On the events on 11 March 1932 he added6:
“In the adjacent side-room I watched, rather sceptically, the movement of the recording needle. First a few meaningless excursions; then with startling suddenness the needle rose (fig 2: top). Up and up it went until the movement resolved itself into vigorous and sustained oscillations. This was activity of a different order and different quality from any I had previously witnessed . . . Leaving my work, and with a mind still full of wonder, I made my way home. I had seen the uterus behave in an unprecedented fashion. I had seen it contract with startling suddenness, and I had seen it contract, not after parenteral injection, but after the administration of a crude ergot extract by mouth. While thus lost in thought there flashed on me the true meaning of Dr. John Stearns’s words. The events of the day were now crystal-clear. I had stumbled on the long-forgotten `Dr. John Stearns’s effect’.”
In 1937 Moir was appointed first holder of the Nuffield chair of obstetrics and gynaecology, University of Oxford, a position he held until his retirement 30 years later. During the same period he was a fellow of Oriel College. He soon built up a thriving department of obstetrics and gynaecology at the Radcliffe Infirmary. Although the emphasis was on research, during the war he also took on responsibility for undergraduate teaching and the care of expectant mothers evacuated from London. Moir became examiner in obstetrics and gynaecology for the University of Oxford and for the RCOG, where he also served as counsellor and ambassador. He was much in demand as a speaker both at home and abroad, particularly in North America. For several years he was co-editor of Munroe-Kerr’s Operative obstetrics and sole editor of the 7th edition (1964).1,2
Many honours came Moir’s way.1,2 He became president of the obstetrics and gynaecology section of the Royal Society of Medicine and in 1974 was made an honorary fellow of both that Society and of Oriel College. He was an honorary DSc of Edinburgh and Manchester Universities, and DM of the University of Oxford. He was also made an honorary fellow of the American Association of Obsetricians and Gynecologists, and of the New York Academy of Medicine, an honorary LLD of Queens University, Ontario, and was appointed Master of Midwifery by the Society of Apothecaries, London. In 1961 he was appointed CBE. After his retirement in 1967, Moir returned to the Hammersmith as visiting professor to continue his outstanding work on the repair of vesicovaginal fistulae. His classic book on this subject, first published in 1961, became the standard text.
In 1933 Moir had married Grace Hilda Bailey.

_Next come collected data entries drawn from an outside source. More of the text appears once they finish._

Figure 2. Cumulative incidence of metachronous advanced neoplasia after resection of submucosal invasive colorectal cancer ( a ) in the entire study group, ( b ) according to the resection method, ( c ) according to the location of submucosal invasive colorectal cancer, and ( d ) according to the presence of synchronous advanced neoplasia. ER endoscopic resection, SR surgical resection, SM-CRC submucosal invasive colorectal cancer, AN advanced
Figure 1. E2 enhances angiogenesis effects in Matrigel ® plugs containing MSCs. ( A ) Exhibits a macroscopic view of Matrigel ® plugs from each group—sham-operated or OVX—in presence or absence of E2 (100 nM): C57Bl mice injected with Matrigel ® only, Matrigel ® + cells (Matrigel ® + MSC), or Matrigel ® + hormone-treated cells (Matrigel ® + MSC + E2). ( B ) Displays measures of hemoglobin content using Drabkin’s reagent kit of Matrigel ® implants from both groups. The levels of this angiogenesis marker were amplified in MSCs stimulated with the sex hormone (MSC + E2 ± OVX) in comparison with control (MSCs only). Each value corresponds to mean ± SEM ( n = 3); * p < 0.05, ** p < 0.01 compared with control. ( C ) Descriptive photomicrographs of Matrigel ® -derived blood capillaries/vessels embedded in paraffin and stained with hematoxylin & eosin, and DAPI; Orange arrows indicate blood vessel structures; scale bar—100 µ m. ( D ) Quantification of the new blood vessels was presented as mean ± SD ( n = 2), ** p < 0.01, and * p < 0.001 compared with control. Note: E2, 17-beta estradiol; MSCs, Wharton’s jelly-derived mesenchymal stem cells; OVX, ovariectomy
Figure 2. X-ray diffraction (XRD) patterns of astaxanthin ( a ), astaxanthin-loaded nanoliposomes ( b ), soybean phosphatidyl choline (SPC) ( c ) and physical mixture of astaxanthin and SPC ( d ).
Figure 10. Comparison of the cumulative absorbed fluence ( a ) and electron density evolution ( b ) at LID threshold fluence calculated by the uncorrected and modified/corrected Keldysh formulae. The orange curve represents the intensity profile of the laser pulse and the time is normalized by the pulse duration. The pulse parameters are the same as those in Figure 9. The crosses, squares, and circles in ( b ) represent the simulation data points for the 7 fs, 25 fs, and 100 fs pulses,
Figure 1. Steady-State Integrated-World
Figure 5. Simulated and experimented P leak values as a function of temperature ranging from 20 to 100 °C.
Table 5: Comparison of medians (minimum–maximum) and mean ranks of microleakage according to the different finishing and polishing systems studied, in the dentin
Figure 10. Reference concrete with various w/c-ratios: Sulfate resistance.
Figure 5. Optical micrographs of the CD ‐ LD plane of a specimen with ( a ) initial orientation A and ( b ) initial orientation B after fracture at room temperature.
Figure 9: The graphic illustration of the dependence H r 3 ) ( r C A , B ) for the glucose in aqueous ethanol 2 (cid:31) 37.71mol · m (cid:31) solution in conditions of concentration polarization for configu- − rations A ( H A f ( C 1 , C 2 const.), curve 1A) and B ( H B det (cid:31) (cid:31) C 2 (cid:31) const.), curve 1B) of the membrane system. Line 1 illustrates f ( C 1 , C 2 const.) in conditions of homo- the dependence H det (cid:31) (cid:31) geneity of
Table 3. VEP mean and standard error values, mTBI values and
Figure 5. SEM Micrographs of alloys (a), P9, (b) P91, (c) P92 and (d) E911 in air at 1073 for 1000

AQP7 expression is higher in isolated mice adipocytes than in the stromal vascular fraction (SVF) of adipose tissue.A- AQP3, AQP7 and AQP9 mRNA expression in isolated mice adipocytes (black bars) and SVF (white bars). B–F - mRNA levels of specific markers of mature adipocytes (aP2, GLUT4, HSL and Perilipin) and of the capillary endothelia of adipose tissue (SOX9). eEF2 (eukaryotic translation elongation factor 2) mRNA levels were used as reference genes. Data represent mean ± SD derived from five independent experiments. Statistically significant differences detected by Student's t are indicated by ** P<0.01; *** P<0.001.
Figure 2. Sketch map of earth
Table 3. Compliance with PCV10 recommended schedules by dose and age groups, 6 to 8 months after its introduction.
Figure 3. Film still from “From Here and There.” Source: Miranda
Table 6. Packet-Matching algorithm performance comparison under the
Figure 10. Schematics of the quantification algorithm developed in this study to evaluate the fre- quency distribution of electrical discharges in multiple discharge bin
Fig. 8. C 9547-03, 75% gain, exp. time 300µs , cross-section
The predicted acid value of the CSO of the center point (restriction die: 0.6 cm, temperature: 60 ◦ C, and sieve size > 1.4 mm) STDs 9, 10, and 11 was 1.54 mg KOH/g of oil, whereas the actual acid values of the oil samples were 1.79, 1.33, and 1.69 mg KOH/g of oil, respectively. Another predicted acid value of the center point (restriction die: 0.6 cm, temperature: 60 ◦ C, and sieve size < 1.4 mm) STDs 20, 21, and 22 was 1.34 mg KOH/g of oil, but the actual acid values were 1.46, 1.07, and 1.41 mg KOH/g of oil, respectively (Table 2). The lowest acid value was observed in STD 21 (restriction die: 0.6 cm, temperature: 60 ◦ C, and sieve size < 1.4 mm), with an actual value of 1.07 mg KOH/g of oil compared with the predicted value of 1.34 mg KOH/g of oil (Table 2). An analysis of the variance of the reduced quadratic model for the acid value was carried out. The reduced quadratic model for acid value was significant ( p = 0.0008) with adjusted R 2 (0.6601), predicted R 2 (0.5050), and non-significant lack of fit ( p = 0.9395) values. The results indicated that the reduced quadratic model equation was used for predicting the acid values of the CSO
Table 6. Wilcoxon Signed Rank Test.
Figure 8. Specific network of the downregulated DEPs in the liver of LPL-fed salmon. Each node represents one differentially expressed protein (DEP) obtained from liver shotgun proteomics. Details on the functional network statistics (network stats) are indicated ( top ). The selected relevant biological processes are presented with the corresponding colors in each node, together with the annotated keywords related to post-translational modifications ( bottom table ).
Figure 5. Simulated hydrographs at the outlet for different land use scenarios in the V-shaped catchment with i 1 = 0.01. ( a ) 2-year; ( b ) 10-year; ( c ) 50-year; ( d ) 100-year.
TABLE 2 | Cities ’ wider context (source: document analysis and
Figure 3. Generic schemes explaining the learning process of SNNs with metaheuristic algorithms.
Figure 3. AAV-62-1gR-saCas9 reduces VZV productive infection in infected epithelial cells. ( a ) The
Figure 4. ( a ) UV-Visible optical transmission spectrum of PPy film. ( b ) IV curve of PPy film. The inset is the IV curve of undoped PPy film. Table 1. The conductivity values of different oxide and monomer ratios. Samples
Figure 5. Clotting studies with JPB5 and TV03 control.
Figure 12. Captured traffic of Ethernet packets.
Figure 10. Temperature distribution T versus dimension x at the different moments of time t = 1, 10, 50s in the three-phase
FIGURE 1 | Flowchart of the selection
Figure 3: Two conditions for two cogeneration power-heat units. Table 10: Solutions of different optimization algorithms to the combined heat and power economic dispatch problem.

She was a great support and they had two sons and two daughters. On 24 November 1977 Moir died at his home, 22 Chalbury Road, Oxford. He was 77 years old. The obituary in The Times described him as: “a kindly, courteous and sensitive man who was both a dreamer and a doer. Tall, slim, aesthetic, never robust-looking yet wiry and tenacious, he knew his own mind and could be strong in battle, as well as generous and considerate to those in opposition. A loyal friend, he loved his family, home, profession and garden, his native hills and the customs and dialects of the folk of Angus”.1 So passed one of the most distinguished and best loved men in obstetrics and gynaecology in Britain during the 20th century, a man who saved countless lives from obstetric haemorrhage and made the lives of many more women bearable through the repair of their vesicovaginal fistulae.